The ugly history (and questionable haircuts) of Canada’s Compadres

It’s like being caught in the crossfire between an old married couple. In this corner from his home in Winnipeg Manitoba James Keelaghan. In the far corner relaxing in his Calgary digs Oscar Lopez. Connected in the middle via Skype a Bragg Creek journalist who quickly gives up on keeping score.

The pair interrupt each other and finish each other’s sentences. And like an old married couple the two halves of the musical duo called Compadres can’t even agree on when they met.

“It was at the Northern Lights Festival in Sudbury Ontario in 1980” Keelaghan says.

“No 1988” Lopez contradicts. “I hope you didn’t tell (another paper) that.”

“Let Oscar tell you while I check his facts. Oh you’re right it was 1988.”

“July!” Lopez interjects.

“Yes Oscar it was July” sighs Keelaghan. Then there’s a cellphone ringing followed by a hello. Keelaghan mock loses it. “Turn off your phone! Jesus Christ!” And so it goes.

If the Compadres’ relationship is marked by dress-up disharmony then their music is all the sweeter for it. The duo just released their second album Buddy Where You Been? a full 10 years after their self-titled debut. The 13 tracks are a breezy joyous blend of Lopez’s exuberant Spanish vocals and flamenco-kissed guitar with Keelaghan’s tuneful airy Canadian tales in the middle. It is the kind of disc that makes you smile all the way to work in a blizzard on a Monday morning.

In reliving the duo’s history Lopez has a confession. “I have many VHS tapes” he says. “I was watching one with my shows and interviews when I started in Canada and I saw Lopez and Keelaghan.”

“And they were sporting pretty ugly mullets” Keelaghan interjects.

“What our private life?” asks a confused Lopez.

“No Oscar our haircuts.”

“I can tell you this baby” says Lopez. “You looked like a million bucks. I looked like a million bucks. I hate to contradict you but my wife was beside me [and she agreed].”

“History is ugly” Keelaghan retorts.

If the sparring is marked by a sense of exuberance well all the better. It was just a few years back that Lopez was squeezed in the vice of depression so powerful that he could not even pick up his beloved guitar. He credits Keelaghan whom he refers to throughout the interview as his brother with helping pull him back out. The fact that this album arrived exactly 10 years after their last one is mainly coincidence they agree.

“I am not trying to contradict my brother but it was time” Lopez says. “He knew it and I knew it. I am not trying to be the guy in here who needs compassion because I don’t need that but I went through a very rough time and my brother has always been there for me. He said ‘Oscar this is going to be very good for you it’s going to turn your life around.’ I realized it was the most important thing for me to come back to music when my brother invited me to play it with him.”
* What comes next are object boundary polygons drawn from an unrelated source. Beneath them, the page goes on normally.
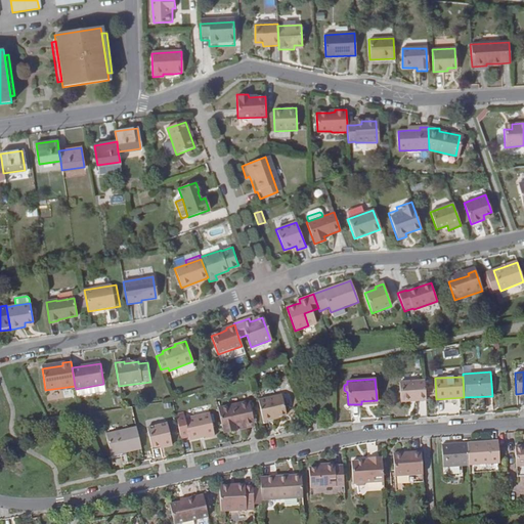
[(401,401),(426,399),(424,381),(400,382),(401,401)]
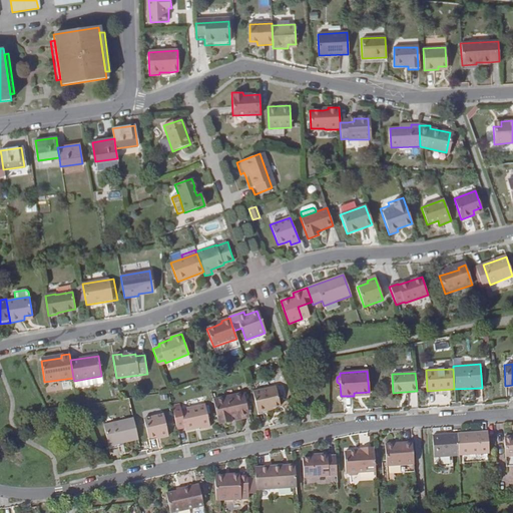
[(277,387),(252,393),(257,413),(266,411),(266,410),(273,408),(280,406),(277,387)]
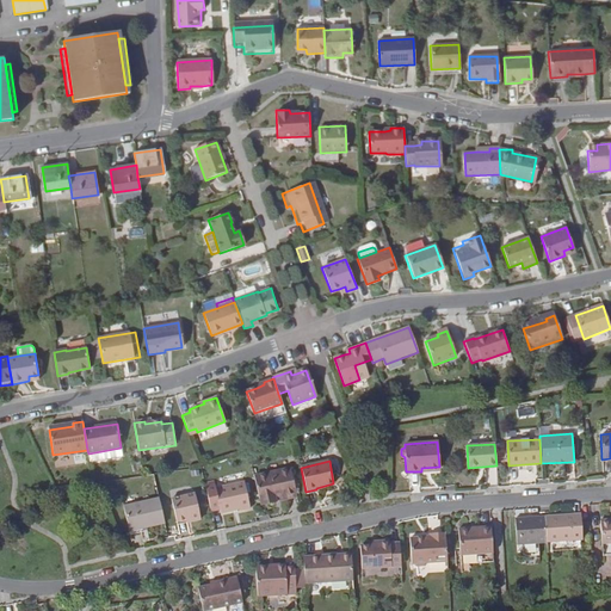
[(254,476),(260,501),(296,493),(291,469),(254,476)]
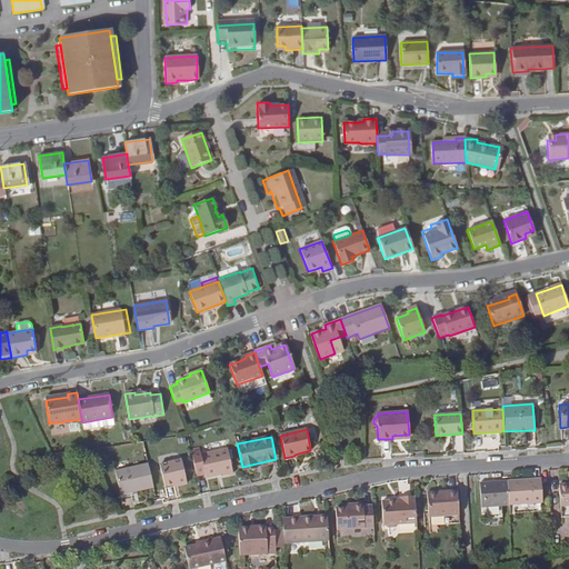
[(452,438),(453,451),(463,450),(462,438),(452,438)]
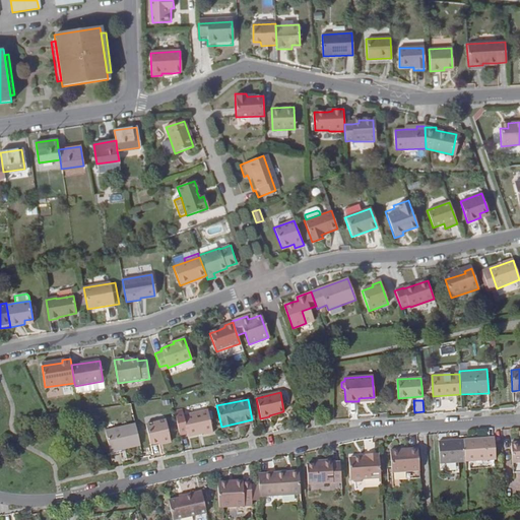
[(349,405),(350,416),(358,416),(356,404),(349,405)]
The two scheduled time during last year’s tour of Australia to write the songs that would show up on the new album. On sunny beaches surrounded by their families (Lopez’s son is now 14 months old Keelaghan’s is 21 months) the two traded riffs. “You wanna know what really helped us?” Lopez asks. “The sun was like rain for the brain. It made us feel alive and feel good.”

Long distance relationships can be a challenge. The two often run into each other on the folk fest circuit and Keelaghan figures they see each other about once a month at rehearsals sessions or just going out for dinner. As Lopez says “Somebody told us we are so different they don’t know how this works. The reason that I know why it works is we need each other. We are friends. We love to play music together. We have the same passion the same soul.”

When asked what people think is different enough about the two of them to make them an odd couple they jump over each other to answer. “Oscar is the straight man and I’m the funny guy. That’s obviously the first difference” Keelaghan says.

“I am not trying to contradict but it’s the other way around honey” Lopez responds.

“He’s beef and I’m green curry” Keelaghan shoots back. “I tend to be more direct and Oscar tends to ramble.”

“Hey I’m sorry. This is a tough crowd” Lopez mocks. “Are you still there Mary-Lynn?”

“She’s starting to drift off Oscar.”

“I don’t care. I’m gonna keep talking on the phone.”